Então, aparecendo um patrocinador, que banque a gente, a gente chega a uma segunda, terceira temporada. Porque a gente sabe o que quer contar e sabe até onde quer ir, mas sem dinheiro é complicado. Se você quiser ver mais episódios de Marotos, ajude divulgando o projeto, fazendo as doações, indicando patrocinadores mesmo que sejam pequenos… É um projeto que precisa da ajuda dos fãs. Porém, acabando Marotos, eu não pretendo mais fazer spin-offs, não. Porque você fazer um conteúdo sobre o qual você não tem os direitos e não pode receber por isso é gratificante por trabalhar em um universo que você ama, mas é complicado não poder receber por isso. Somos profissionais e somos muito gratos a tudo que o projeto nos traz, só que acredito que após Marotos, será hora de eu buscar outros projetos.
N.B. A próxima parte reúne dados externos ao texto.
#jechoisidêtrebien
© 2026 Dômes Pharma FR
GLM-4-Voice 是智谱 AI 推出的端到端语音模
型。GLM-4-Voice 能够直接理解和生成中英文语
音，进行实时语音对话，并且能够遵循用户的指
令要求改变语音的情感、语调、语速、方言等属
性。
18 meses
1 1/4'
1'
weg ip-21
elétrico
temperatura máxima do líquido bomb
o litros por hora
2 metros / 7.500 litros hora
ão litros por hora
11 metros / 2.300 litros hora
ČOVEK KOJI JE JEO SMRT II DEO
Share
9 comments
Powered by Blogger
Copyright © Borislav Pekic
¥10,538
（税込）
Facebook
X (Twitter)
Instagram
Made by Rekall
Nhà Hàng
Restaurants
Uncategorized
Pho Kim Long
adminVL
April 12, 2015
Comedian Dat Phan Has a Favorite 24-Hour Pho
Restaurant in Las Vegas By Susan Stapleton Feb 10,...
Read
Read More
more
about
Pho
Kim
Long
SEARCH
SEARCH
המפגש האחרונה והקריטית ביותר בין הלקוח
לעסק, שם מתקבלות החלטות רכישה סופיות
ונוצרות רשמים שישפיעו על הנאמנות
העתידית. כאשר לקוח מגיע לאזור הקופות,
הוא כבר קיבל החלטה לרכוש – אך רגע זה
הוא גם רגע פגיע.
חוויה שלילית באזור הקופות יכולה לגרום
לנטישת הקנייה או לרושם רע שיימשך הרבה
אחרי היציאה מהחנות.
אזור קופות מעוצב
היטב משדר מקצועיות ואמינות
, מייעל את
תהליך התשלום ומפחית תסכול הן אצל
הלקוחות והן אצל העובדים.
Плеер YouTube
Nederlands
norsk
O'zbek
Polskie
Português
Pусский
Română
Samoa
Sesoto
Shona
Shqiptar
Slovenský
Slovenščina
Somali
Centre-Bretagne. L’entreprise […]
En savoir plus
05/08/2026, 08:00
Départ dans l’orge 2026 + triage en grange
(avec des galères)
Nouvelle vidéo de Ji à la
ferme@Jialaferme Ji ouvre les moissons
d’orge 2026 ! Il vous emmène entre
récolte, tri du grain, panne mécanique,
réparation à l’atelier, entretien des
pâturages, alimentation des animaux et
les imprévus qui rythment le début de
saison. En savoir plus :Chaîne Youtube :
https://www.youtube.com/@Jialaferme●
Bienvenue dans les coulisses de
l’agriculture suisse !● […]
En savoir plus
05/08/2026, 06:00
– Por fim, qual mensagem você passaria para alguém que esteja na dúvida de seguir pelo mundo do audiovisual?
As pessoas têm um conceito muito deturpado de trabalhar com audiovisual. Tem aqueles que acham que é só balbúrdia e tem os que acham que é só o glamour e as entrevistas. Mas é uma profissão que, como qualquer outra, te exige muito estudo, te exige que você esteja sempre se especializando e renovando, porque o mercado é duro e te exige muito esforço. Como são muitas áreas de atuação, você precisa saber muito sobre elas. E como precisa de investimento, você acaba aprendendo muita coisa na prática. A faculdade é importante, mas talvez não seja necessária. Se você fizer um curso especializado, talvez seja melhor. Se você quiser trabalhar com sets, procure um lugar que te proporcione trabalhar com isso na prática, que você passe pelos perrengues e sinta na pele como é. A parte de como vender um filme, o que fazer com seu projeto depois de pensar no roteiro, como viabilizar seu projeto… Eu sinto que isso não foi passado tão bem pela faculdade e são partes essenciais para quem quer viver do audiovisual, sabe? São coisas que você acaba pegando na prática. Faça networking, seja paciente e busque crescer. Se você quiser entrar no mundo do audiovisual, entre sabendo das dificuldades que ele te proporciona. Mas assim, é algo muito gratificante. Para mim, estar em um set é uma sensação incrível! Estar produzindo arte com outras pessoas… Ah, é sempre bom lembrar que é um mundo de trabalho coletivo, então você precisa saber trabalhar com pessoas. Mas no final, todo o trabalho, o choro, os perrengues valem a pena. O foco tem que ser fazer arte e não se prender a querer fama. E se você sente que é com isso que você quer trabalhar, se joga! Vai de cabeça, corre atrás, busque indicações… Vai com tudo!